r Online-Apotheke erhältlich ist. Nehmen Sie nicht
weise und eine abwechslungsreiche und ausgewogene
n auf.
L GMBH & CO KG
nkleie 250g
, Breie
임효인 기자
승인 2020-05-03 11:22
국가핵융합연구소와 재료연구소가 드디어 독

...

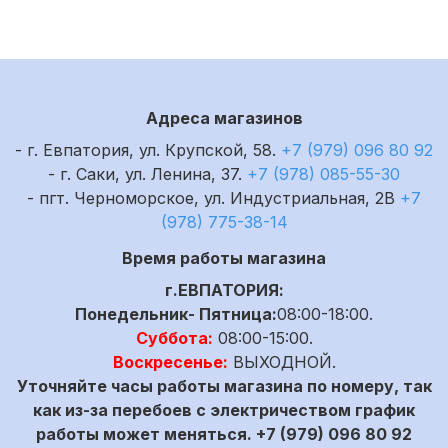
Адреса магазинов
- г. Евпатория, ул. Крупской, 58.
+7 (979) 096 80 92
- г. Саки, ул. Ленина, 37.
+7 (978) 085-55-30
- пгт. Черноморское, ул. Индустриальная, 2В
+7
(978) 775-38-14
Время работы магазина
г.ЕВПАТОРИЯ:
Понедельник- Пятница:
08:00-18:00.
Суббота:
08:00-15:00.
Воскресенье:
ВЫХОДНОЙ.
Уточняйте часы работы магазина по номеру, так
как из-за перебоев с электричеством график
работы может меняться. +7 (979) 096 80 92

What is required >>
Can you write out, word for word, the lines from the one containing "r Online-Apotheke erhältlich" up to and including the one containing "국가핵융합연구소와 재료연구소가 드디어 독", and nothing else?

Solution >>
r Online-Apotheke erhältlich ist. Nehmen Sie nicht
weise und eine abwechslungsreiche und ausgewogene
n auf.
L GMBH & CO KG
nkleie 250g
, Breie
임효인 기자
승인 2020-05-03 11:22
국가핵융합연구소와 재료연구소가 드디어 독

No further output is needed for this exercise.